Records from a data source
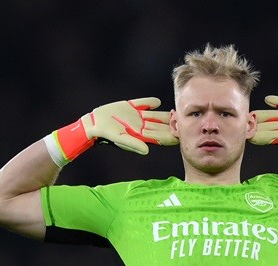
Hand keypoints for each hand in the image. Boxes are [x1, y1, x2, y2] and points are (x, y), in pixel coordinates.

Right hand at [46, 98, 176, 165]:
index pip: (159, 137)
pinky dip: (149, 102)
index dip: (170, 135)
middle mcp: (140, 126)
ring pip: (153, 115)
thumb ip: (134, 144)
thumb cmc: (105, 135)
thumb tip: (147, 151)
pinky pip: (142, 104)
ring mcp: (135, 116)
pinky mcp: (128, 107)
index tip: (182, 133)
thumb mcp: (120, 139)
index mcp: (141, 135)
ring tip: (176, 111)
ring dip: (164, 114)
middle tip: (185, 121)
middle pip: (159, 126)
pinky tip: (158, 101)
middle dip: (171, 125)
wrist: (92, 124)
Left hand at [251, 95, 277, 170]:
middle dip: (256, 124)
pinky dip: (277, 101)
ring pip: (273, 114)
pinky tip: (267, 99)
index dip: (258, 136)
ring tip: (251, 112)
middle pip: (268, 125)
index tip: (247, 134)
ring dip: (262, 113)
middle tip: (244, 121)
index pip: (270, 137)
==
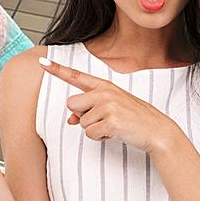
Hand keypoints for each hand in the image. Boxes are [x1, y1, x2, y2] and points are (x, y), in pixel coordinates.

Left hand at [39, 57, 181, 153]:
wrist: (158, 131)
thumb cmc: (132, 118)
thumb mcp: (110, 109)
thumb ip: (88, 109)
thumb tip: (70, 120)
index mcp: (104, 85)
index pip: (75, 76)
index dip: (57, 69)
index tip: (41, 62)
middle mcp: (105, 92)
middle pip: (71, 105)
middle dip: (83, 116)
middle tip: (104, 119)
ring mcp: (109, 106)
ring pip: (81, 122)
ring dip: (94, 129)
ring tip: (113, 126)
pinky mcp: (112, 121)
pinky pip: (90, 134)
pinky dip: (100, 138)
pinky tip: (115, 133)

» **Problem to solve**
Tell how many lines of the data contain "hand". Nothing but the number belongs in the reply.

» **Completed task**
5